╭─ Auszug

Kaum Arbeit, Wohnungen und Schulbildung: Aus Deutschland in die Heimat zurückkehrende Afghanen treffen dort auf vielfältige Probleme

Kinder schon in Deutschland auf Land und Sprache vorbereiten, damit sie keinen Kulturschock bekommen

KABUL dpa ■ Ashmad Malikzada weiß, was seine Landsleute erwartet. Der heute 30-jährige Afghane war im Jahr 2000 nach Deutschland geflohen, vor sieben Monaten kehrte er freiwillig in seine Heimat zurück. „Es war ein Fehler, zurückzukommen“, sagt er heute.

Er habe auf Präsident Hamid Karsai vertraut, der Rückkehrern einen Arbeitsplatz und ein Stück Land für ein Haus versprochen habe, sagt Malikzada. Nichts davon habe er bekommen. „Ich fühle mich betrogen“, beklagt er. In Afghanistan gibt es viel zu wenig Jobs, unzerstörte und vor allem bezahlbare Wohnungen sind Mangelware. Malikzadas vierköpfige Familie wohnt nun bei seinem Vater, in dessen Eisdiele der Rückkehrer arbeitet. 100 bis 150 Euro verdiene er im Monat, sagt Malikzada, in Stuttgart habe er in einer Pizzeria rund das Zehnfache verdient.

╰─

=== Arbeitsauftrag 1 ===
Überführe die Zeilen der Datensätze, beginnend mit der Zeile, die „Considering the sizes of objects white plastic hand“ enthält, und endend mit der Zeile, die „white plastic hand dryer at right is thinner.“ enthält, beide eingeschlossen, in eine JSON-Liste von Zeichenketten mit einem Eintrag je Zeile. Leerzeilen entfallen.
=== Arbeitsauftrag 2 ===
Setze den Auszug über die Rückkehr von Afghanen aus Deutschland in ihre Heimat im Anschluss an seinen letzten Satz fort.
Die Datensätze haben mit dem Auszug nichts zu tun.

╭─ Datensatzauszüge

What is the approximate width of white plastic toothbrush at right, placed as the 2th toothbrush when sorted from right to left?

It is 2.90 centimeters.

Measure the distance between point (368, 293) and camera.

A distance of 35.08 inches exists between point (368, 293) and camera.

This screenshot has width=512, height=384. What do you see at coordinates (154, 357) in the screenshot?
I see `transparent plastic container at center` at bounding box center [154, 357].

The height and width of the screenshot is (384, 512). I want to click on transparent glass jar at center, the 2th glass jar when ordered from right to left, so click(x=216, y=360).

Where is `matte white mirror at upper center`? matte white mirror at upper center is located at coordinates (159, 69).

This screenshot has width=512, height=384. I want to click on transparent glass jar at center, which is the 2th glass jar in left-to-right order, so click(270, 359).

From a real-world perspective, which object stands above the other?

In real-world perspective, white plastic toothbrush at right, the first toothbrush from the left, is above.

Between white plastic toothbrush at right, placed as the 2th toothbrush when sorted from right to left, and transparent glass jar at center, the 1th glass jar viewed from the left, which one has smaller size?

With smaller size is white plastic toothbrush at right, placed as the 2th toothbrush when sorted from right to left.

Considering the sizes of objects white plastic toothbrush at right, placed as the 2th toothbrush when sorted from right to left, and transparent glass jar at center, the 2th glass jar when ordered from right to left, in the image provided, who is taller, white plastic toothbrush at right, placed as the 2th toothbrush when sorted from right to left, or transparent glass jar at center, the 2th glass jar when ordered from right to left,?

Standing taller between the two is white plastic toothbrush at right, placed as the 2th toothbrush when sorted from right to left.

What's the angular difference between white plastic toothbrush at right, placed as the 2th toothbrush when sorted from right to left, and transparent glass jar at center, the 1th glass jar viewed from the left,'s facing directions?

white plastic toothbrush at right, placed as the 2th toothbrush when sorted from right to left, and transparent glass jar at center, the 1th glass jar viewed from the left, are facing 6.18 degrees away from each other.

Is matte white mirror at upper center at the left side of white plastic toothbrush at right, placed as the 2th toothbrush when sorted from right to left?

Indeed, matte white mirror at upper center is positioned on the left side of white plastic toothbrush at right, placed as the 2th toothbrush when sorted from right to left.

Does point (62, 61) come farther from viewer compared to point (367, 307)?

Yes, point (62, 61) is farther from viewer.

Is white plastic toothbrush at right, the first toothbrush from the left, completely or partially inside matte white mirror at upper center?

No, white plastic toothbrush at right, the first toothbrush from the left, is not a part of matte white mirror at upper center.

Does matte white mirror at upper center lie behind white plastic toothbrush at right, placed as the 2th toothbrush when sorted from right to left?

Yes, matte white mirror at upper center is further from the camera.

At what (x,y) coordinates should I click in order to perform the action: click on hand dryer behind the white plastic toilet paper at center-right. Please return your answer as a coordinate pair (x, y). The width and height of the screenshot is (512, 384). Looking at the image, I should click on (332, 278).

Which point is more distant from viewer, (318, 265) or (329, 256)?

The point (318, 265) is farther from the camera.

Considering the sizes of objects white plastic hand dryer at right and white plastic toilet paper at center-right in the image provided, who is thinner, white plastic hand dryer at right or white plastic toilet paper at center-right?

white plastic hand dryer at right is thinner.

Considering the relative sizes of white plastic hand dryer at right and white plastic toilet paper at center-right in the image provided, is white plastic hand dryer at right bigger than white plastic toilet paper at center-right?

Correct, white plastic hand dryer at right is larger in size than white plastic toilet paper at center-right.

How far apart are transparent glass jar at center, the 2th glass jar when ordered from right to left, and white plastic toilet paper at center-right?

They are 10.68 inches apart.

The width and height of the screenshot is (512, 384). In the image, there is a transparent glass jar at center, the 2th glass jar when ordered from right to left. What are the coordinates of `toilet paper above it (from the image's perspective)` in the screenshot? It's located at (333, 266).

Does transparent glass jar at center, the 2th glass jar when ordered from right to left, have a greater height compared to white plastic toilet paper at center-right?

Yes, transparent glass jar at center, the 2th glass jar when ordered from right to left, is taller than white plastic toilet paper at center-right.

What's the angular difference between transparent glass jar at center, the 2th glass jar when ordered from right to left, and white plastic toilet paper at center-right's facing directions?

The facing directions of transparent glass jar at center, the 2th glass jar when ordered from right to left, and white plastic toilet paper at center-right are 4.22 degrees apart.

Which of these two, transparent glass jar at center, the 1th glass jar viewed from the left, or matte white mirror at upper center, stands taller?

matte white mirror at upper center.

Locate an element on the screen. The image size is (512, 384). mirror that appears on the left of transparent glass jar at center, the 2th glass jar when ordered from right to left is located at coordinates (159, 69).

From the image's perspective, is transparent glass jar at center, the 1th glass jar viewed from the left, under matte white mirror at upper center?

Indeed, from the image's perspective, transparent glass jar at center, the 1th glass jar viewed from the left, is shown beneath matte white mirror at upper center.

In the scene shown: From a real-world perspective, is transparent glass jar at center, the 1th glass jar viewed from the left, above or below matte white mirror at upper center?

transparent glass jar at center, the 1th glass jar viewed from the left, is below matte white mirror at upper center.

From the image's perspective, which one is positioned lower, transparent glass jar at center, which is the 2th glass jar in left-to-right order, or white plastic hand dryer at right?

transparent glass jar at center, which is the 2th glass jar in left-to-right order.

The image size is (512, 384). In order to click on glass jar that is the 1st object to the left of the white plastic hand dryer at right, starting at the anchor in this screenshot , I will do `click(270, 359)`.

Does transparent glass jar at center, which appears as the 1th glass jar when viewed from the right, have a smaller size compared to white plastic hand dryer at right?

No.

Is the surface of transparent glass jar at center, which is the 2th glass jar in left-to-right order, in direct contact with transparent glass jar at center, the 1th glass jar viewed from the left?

╰─

=== Lösung 1 ===
[
  "Considering the sizes of objects white plastic hand dryer at right and white plastic toilet paper at center-right in the image provided, who is thinner, white plastic hand dryer at right or white plastic toilet paper at center-right?",
  "white plastic hand dryer at right is thinner."
]

=== Lösung 2 ===
Der Hamburger Vorstoß nach Auslaufen des Abschiebestopps Ende April dürfte ein Versuchsballon für andere Bundesländer sein. Der afghanische Wirtschaftsminister Amin Farhang, der selbst 20 Jahre lang in Deutschland lebte, sieht die Abschiebungen skeptisch. Kein Land sei verpflichtet, Flüchtlinge für immer bei sich zu behalten, sagt er, aber: „Ich glaube nicht, dass Afghanistan so weit ist, die Flüchtlinge aufnehmen zu können.“ Die Afghanen in Deutschland hätten sich an eine andere Lebensweise gewöhnt, als sie sie in der Heimat vorfinden werden. „Wenn sie zurückkehren, man aber dafür die Voraussetzungen nicht schafft, entstehen große soziale Probleme.“

Neben der Angst vor der wirtschaftlichen Zukunft dürfte Rückkehrer-Familien das in weiten Teilen des Landes miserable Bildungssystem Sorge bereiten. Zumindest in Kabul gibt es aber eine Anlaufstelle: Die Amani-Schule für Jungen und die Aishe-i-Durani-Schule für Mädchen, die von Deutschland gefördert werden. Zehn bis 15 Rückkehrerkinder aus Europa werden dort unterrichtet, die allermeisten davon aus Deutschland. „Wir tun alles dafür, um ihnen den Übergang so leicht wie möglich zu machen“, sagt der deutsche Schuldirektor Volker Bausch.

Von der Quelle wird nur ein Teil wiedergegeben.